Stored data:
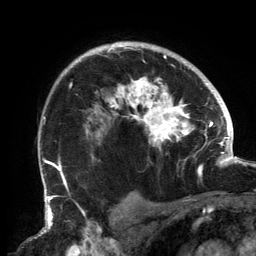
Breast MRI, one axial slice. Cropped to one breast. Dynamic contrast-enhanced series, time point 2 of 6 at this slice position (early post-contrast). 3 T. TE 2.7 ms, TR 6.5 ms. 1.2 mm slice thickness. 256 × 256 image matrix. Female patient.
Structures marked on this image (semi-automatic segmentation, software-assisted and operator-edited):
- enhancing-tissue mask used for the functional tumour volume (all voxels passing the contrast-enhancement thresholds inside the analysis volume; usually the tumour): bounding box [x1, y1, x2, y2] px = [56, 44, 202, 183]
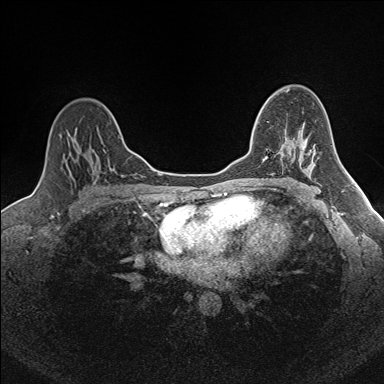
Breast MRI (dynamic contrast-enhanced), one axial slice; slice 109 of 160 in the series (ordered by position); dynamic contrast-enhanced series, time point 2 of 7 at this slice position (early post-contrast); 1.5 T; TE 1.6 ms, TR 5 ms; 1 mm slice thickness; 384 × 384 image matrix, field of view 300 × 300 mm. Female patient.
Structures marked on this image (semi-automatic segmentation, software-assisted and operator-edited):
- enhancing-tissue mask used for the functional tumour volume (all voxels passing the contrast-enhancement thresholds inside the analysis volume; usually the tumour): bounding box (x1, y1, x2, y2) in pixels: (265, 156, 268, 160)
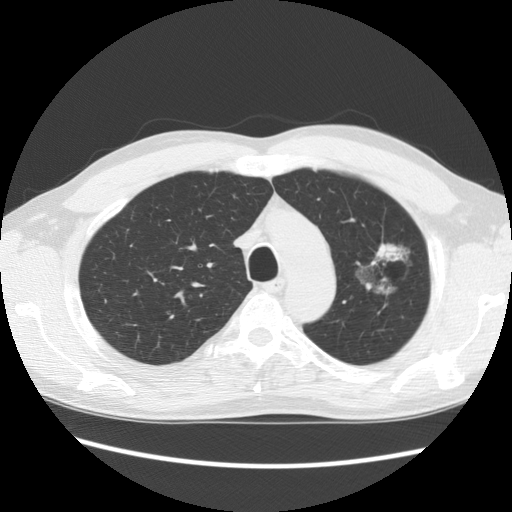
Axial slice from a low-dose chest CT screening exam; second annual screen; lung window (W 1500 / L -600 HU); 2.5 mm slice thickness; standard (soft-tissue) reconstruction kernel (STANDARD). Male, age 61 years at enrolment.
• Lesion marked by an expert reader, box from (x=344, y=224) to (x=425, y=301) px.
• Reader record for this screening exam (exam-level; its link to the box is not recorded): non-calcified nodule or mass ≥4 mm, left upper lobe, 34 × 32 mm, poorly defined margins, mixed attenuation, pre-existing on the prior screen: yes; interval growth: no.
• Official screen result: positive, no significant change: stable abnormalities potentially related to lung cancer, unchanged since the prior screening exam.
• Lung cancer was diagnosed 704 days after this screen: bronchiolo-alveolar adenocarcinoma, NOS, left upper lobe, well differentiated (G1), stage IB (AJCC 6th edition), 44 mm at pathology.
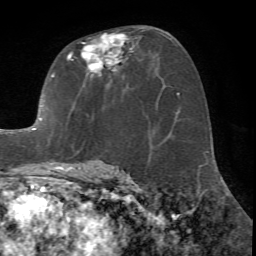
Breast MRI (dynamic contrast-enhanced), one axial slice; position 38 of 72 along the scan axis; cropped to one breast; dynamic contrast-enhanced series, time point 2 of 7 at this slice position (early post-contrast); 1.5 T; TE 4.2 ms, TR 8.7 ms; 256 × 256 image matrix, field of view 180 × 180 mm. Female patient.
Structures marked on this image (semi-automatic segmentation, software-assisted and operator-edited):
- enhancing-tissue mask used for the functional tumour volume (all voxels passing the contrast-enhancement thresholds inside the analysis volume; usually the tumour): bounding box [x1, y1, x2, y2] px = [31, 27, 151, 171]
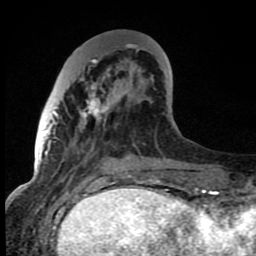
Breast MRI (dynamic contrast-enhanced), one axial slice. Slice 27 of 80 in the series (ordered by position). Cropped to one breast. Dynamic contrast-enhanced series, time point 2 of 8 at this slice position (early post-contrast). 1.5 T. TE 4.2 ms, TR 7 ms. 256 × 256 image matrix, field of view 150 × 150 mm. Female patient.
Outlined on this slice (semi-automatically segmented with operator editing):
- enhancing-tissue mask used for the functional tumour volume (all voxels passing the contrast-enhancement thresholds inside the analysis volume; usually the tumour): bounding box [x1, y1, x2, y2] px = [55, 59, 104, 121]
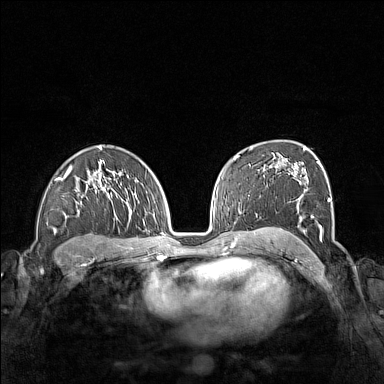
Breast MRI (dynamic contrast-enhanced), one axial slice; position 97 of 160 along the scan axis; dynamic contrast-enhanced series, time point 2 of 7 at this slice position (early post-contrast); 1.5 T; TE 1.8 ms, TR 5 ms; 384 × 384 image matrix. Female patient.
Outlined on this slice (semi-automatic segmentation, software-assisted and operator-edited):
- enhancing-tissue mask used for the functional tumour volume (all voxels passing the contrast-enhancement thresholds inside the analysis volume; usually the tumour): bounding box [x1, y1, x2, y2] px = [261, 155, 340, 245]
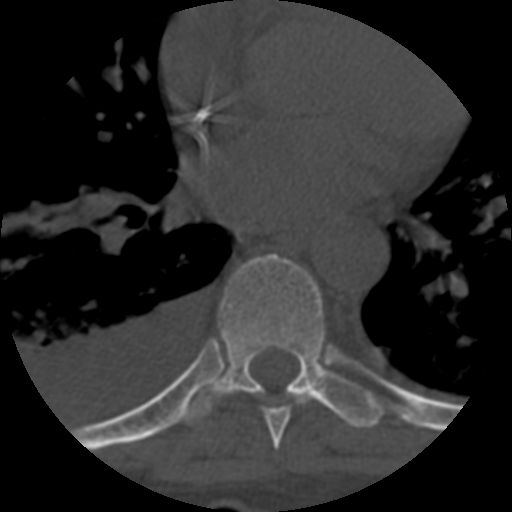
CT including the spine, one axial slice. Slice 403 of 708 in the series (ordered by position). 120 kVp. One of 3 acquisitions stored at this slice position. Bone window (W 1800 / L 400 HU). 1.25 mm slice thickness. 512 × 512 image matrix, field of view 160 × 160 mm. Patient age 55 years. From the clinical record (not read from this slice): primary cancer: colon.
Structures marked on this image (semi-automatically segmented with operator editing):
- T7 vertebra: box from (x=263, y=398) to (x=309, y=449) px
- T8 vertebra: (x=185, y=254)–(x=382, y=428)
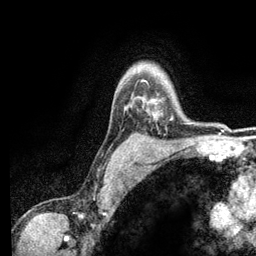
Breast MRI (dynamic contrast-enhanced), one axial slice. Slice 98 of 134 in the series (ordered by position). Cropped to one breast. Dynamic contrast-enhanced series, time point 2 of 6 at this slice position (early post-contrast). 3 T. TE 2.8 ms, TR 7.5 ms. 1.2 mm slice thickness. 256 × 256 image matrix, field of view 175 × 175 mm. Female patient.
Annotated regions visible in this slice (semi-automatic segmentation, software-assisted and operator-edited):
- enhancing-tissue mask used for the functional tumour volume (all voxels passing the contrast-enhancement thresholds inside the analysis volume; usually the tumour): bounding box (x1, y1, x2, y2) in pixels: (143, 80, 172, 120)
...
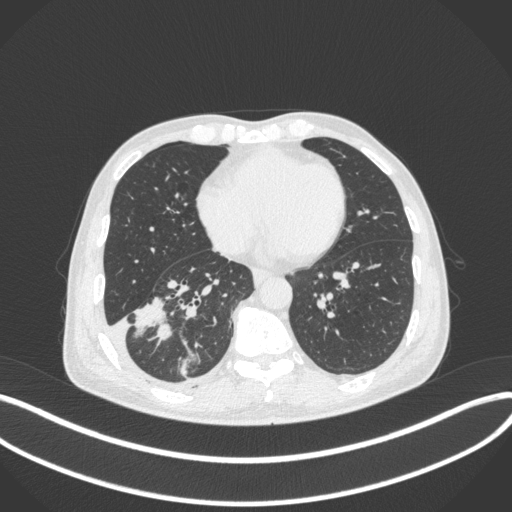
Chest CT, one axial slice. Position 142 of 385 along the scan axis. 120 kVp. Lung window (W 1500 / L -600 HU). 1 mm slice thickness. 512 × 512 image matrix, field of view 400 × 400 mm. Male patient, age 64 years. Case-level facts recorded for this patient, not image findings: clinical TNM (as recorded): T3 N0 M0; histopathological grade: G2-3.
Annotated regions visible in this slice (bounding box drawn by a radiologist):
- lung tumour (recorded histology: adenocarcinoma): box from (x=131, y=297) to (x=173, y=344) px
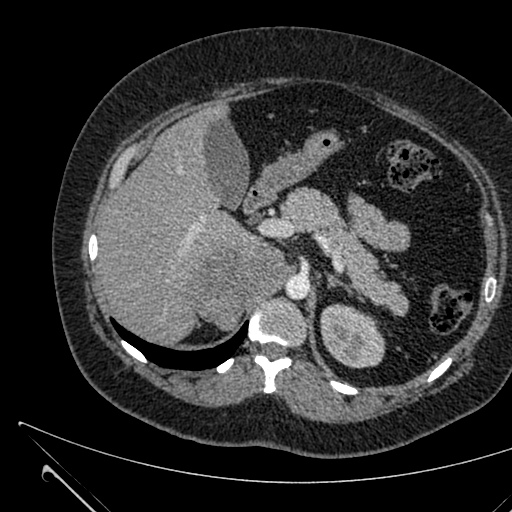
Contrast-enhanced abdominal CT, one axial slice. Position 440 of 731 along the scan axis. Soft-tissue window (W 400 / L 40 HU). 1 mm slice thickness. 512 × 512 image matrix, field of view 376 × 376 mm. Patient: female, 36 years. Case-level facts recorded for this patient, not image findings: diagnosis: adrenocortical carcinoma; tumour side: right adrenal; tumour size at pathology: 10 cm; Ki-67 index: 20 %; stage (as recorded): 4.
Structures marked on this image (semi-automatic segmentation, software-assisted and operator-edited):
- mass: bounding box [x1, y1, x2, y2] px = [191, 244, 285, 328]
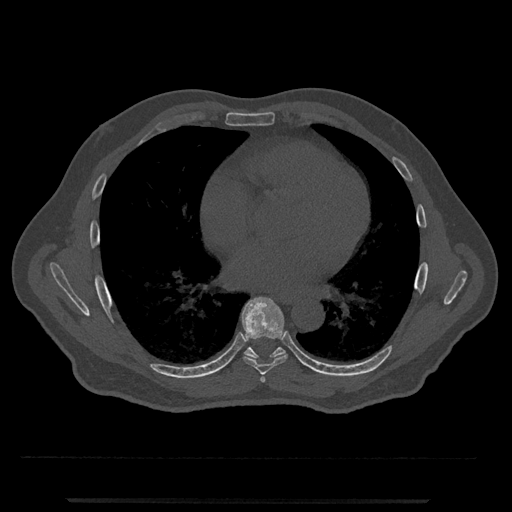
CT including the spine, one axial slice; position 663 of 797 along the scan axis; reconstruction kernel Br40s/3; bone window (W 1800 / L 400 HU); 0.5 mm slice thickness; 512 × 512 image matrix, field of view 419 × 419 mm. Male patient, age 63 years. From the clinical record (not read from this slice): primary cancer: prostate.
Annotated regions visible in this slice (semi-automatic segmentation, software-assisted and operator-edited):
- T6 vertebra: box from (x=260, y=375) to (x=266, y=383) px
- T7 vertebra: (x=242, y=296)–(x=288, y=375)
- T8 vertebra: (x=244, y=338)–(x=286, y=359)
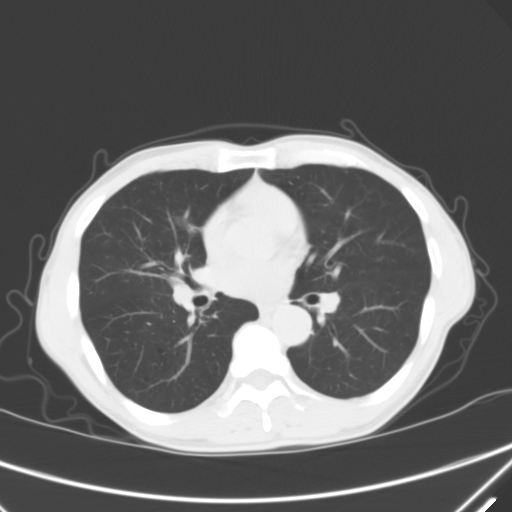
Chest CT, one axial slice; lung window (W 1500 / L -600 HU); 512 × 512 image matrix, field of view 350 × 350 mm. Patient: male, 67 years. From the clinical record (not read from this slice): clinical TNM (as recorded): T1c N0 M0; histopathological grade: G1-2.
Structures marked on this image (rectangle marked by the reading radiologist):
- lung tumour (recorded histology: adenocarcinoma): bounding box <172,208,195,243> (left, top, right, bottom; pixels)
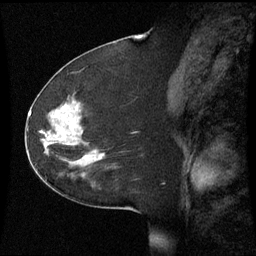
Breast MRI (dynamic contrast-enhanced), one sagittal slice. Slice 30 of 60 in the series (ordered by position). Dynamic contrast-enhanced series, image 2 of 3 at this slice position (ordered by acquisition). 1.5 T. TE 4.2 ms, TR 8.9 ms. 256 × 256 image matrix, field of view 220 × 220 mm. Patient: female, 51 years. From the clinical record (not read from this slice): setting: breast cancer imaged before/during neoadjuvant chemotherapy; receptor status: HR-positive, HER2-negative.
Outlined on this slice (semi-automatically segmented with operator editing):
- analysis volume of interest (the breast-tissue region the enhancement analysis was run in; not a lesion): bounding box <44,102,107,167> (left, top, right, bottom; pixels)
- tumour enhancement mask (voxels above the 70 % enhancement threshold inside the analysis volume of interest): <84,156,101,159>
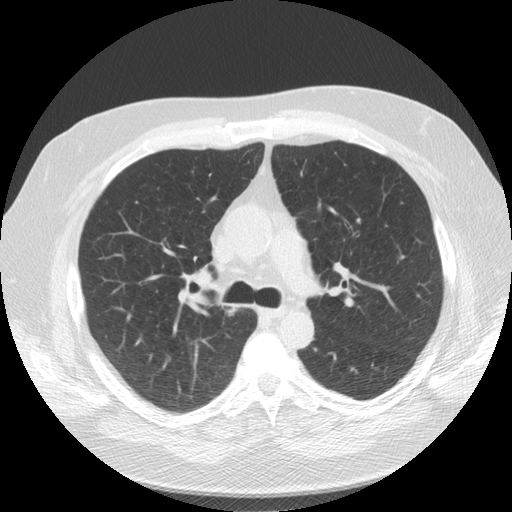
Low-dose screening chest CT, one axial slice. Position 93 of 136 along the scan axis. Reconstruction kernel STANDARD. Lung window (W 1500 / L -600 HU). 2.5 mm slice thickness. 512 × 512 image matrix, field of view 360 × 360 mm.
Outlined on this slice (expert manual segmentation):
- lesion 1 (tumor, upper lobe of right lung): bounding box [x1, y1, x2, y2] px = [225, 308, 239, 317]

**Your objective:** Copy out every line in the records where the word "prior" is found.

**Answer to the problem:**
• Reader record for this screening exam (exam-level; its link to the box is not recorded): non-calcified nodule or mass ≥4 mm, left upper lobe, 34 × 32 mm, poorly defined margins, mixed attenuation, pre-existing on the prior screen: yes; interval growth: no.
• Official screen result: positive, no significant change: stable abnormalities potentially related to lung cancer, unchanged since the prior screening exam.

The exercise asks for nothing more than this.